Nous les poserons volontiers à quiconque après nous lira Sirenia. Ce volume, sans nom d’auteur, renferme, nous dit-on, les souvenirs d’une préexistence[1]. L’avant-propos, dogmatique au-delà du nécessaire, établit en principe la métempsycose, et s’autorise de ce que Pythagore croyait retrouver en lui les souvenirs distincts d’une vie antérieure, pour nous offrir, garanties authentiques, les réminiscences d’une sirène. Pourquoi cet être fabuleux ? pourquoi ce motif d’incrédulité ajouté à tant d’autres ? Impossible de le deviner. La sirène étant donnée, nous avons, par elle, les confessions d’un oiseau dont elle s’est constituée la protectrice, et qui a son nid au bord d’un lac où grandit un magnifique lis aquatique. Un arbre voisin, quelque peu parent des chênes de la forêt de Dodone, a révélé à la sirène que cet oiseau et cette fleur, presque également aimés d’elle, contiennent à eux deux, et par fractions égales, l’esprit de la femme la plus orgueilleuse qui jamais de ses pieds mortels ait foulé le sol de notre planète. Cette métempsycose en partie double durera jusqu’à ce que l’esprit en question ait été suffisamment ramené à l’humilité.

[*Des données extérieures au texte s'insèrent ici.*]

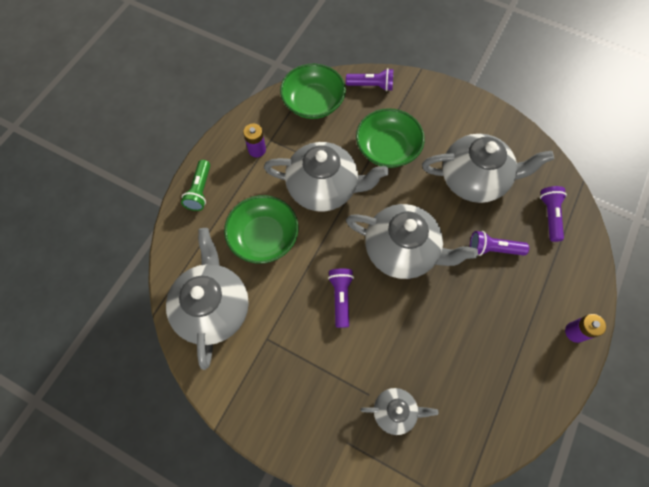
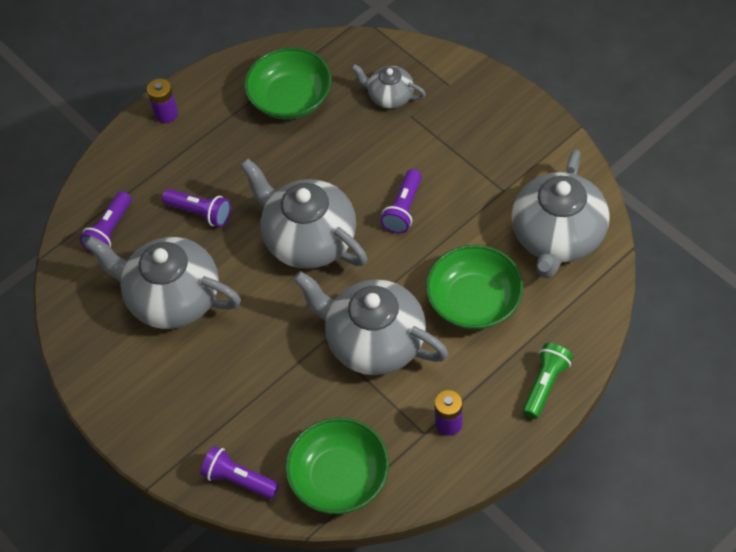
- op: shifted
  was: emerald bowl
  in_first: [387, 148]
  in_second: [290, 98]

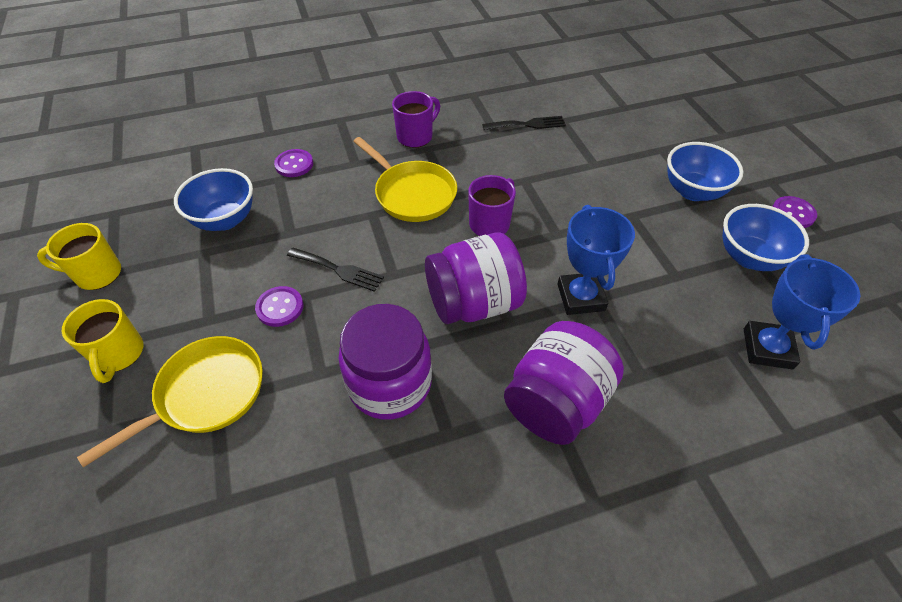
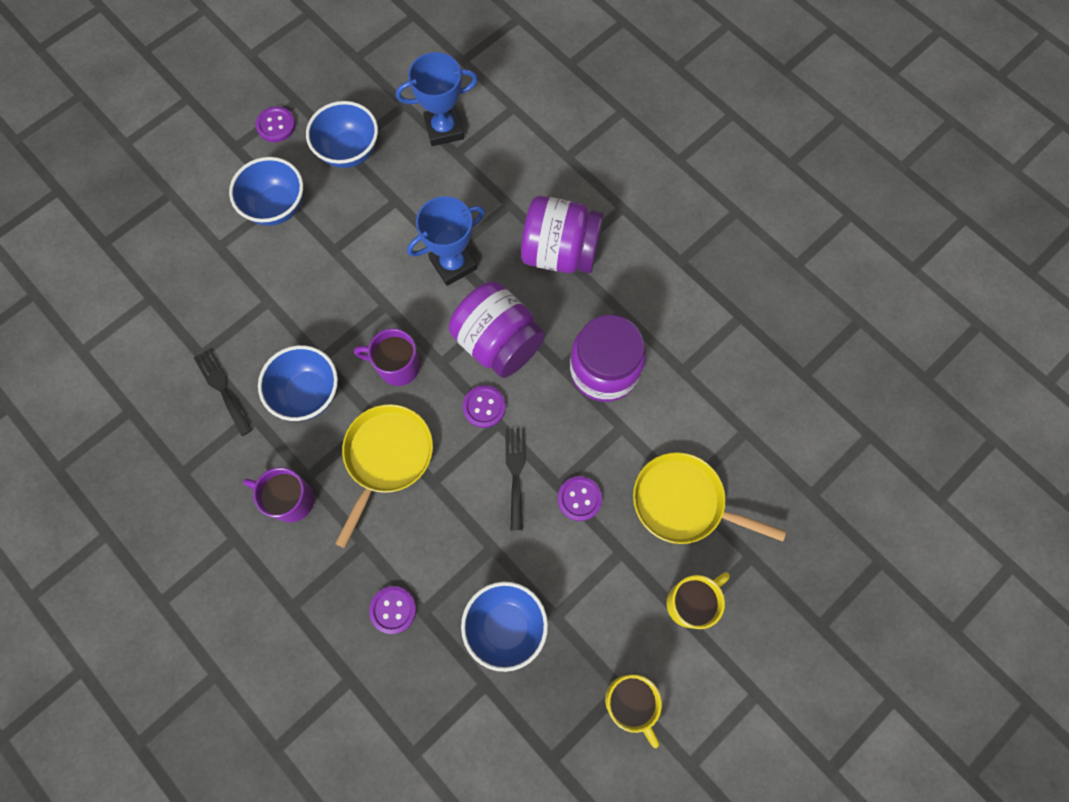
- op: new
  now: blue bowl
  in_second: [307, 393]
- op: new
  now: purple shirt button
  in_second: [484, 407]

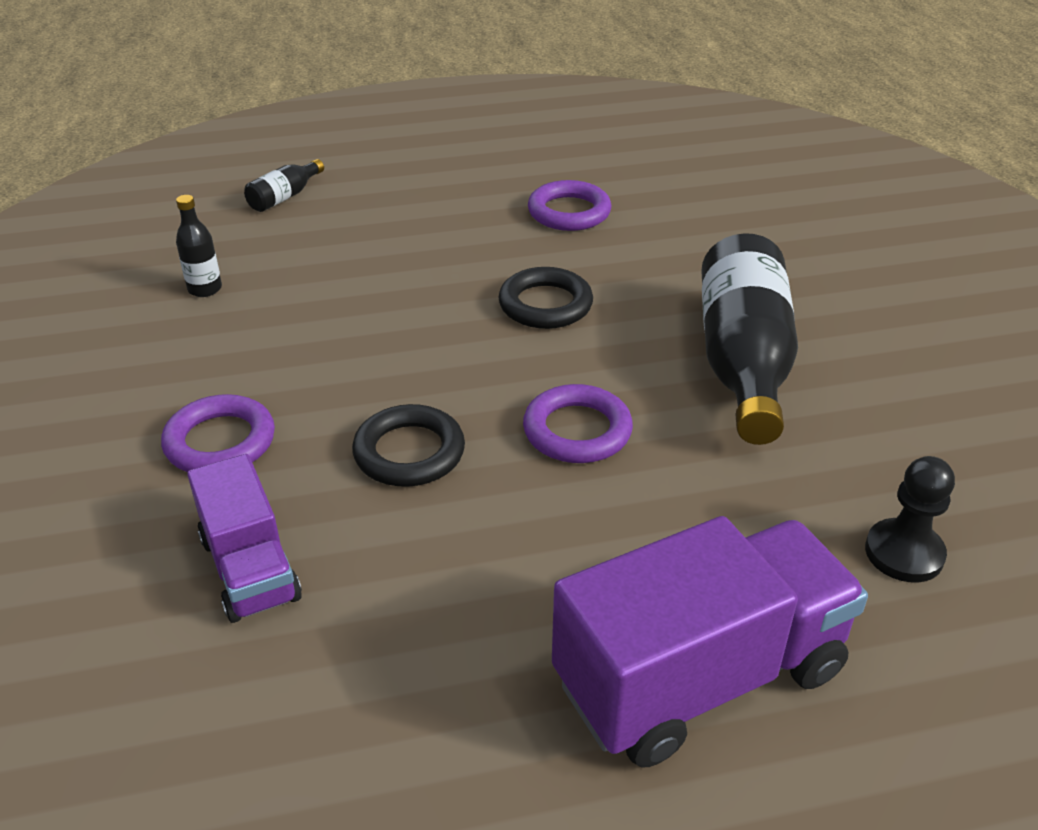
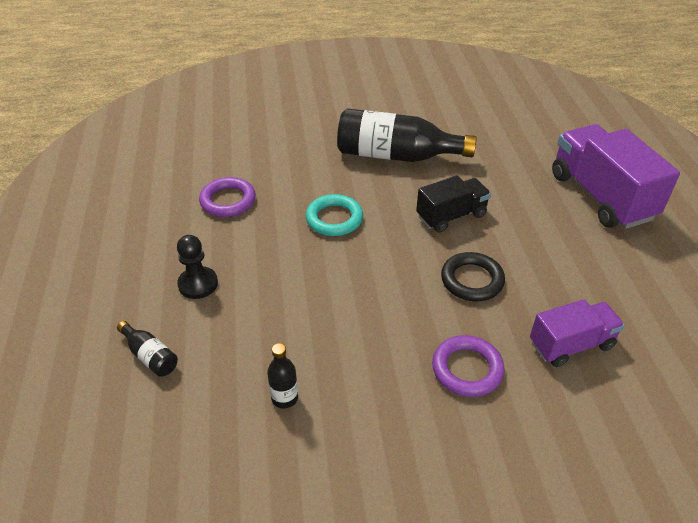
- op: shifted
  was: ebony chess pawn
  in_first: [904, 553]
  in_second: [198, 284]
- op: repainted
  was: ebony hoop
  now: turquoise hoop
  in_first: [545, 305]
  in_second: [334, 219]
- op: swapped
  was: purple hoop
  now: ebony toy truck
  in_first: [577, 431]
  in_second: [451, 216]

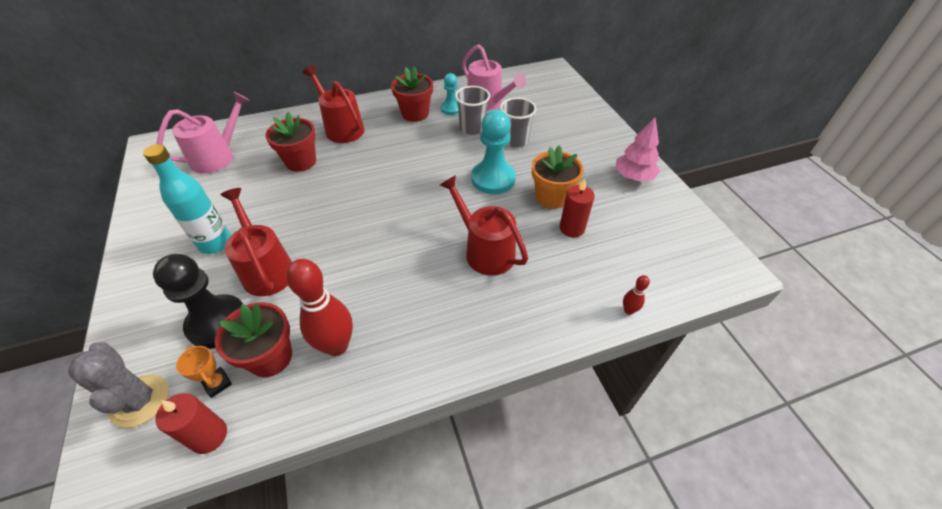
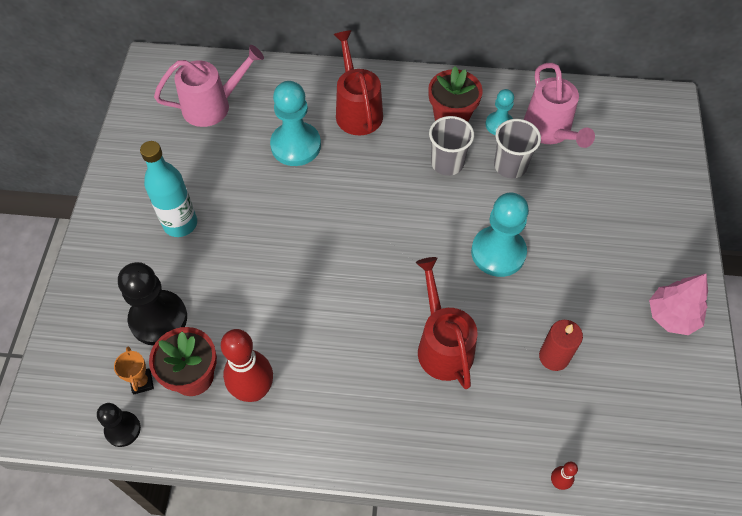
- op: swapped
  was: red candle
  now: ebony chess pawn
  in_first: [209, 436]
  in_second: [123, 429]
- op: swapped
  was: red potted plant
  now: turquoise chess pawn
  in_first: [301, 162]
  in_second: [296, 145]
- op: shifted
  was: gray beaker
  in_first: [515, 140]
  in_second: [447, 163]
- op: gone
  was: gray prickly plant
  in_first: [140, 401]
- op: gone
  was: red sprinkling can
  in_first: [266, 269]
- op: gone
  was: bright orange potted plant
  in_first: [551, 197]

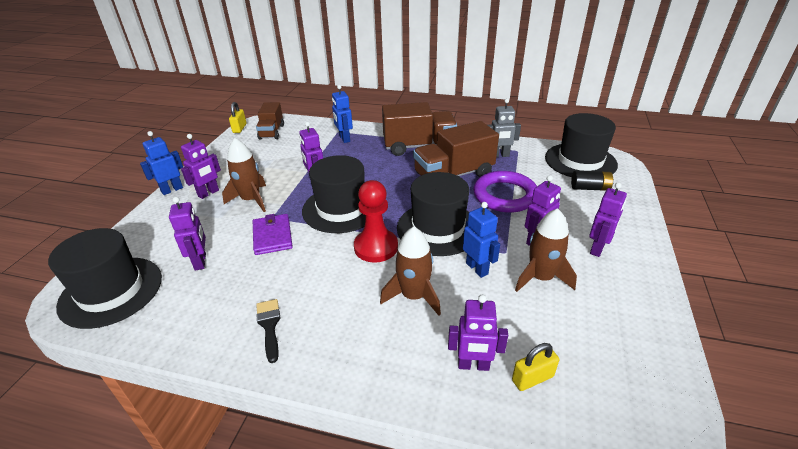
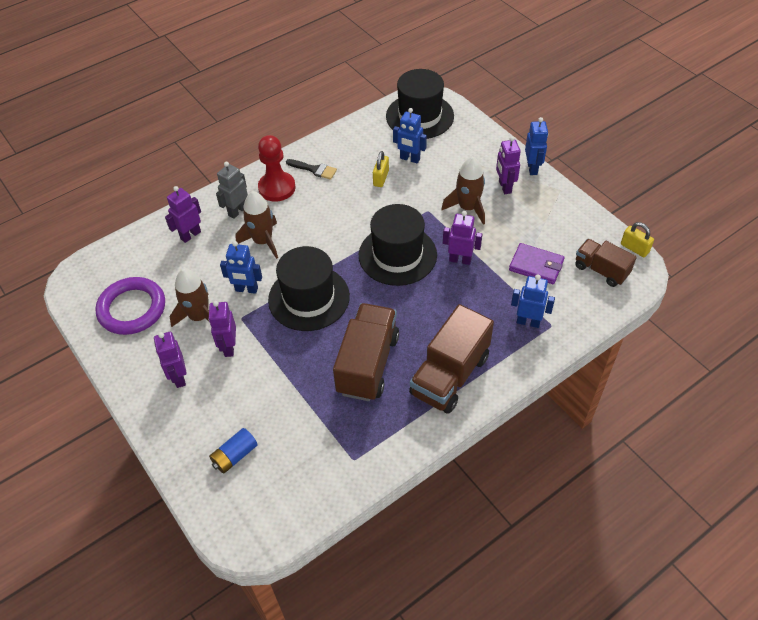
- op: shifted
  was: purple hoop
  in_first: [505, 195]
  in_second: [132, 309]
- op: repainted
  was: ebony power cell
  now: blue power cell
  in_first: [590, 188]
  in_second: [235, 456]
- op: shifted
  was: gray robot
  in_first: [499, 155]
  in_second: [237, 211]
- op: shifted
  was: red chess pawn
  in_first: [376, 247]
  in_second: [277, 188]
- op: shifted
  was: bright yellow padlock
  in_first: [532, 378]
  in_second: [381, 178]
- op: repainted
  was: purple robot
  now: blue robot
  in_first: [200, 262]
  in_second: [410, 159]
- op: shifted
  was: purple wallet
  in_first: [272, 236]
  in_second: [536, 265]
- op: gone
  was: ebony top hat
  in_first: [580, 161]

Suivent les révélations de l’oiseau, à qui la sirène finit par apprendre sa langue ; elles sont infiniment moins originales que le début ne pourrait le faire penser : il s’agit tout simplement d’une marquise espagnole mariée au meilleur des hommes, et qui l’a quitté pour mener une existence équivoque. À quatorze ans, la fille de cette noble dame s’éloigne à son tour de la maison paternelle, et n’y rentre, abandonnée bientôt par son séducteur, que pour y mourir de désespoir. Le marquis, dont la santé résiste mal à tant d’infortunes, et qui s’est retiré avec un serviteur fidèle au fond d’une solitude ignorée, y voit arriver bientôt une garde-malade dont les soins assidus, le zèle infatigable lui inspirent une profonde reconnaissance. Cette garde-malade n’est autre que la marquise savamment déguisée, et que le serviteur en question est allé arracher à ses dissipations pour l’amener ainsi au

  1. Sirenia, Recollections of a past existence, 1 vol. London. Rich. Bentley, 1862.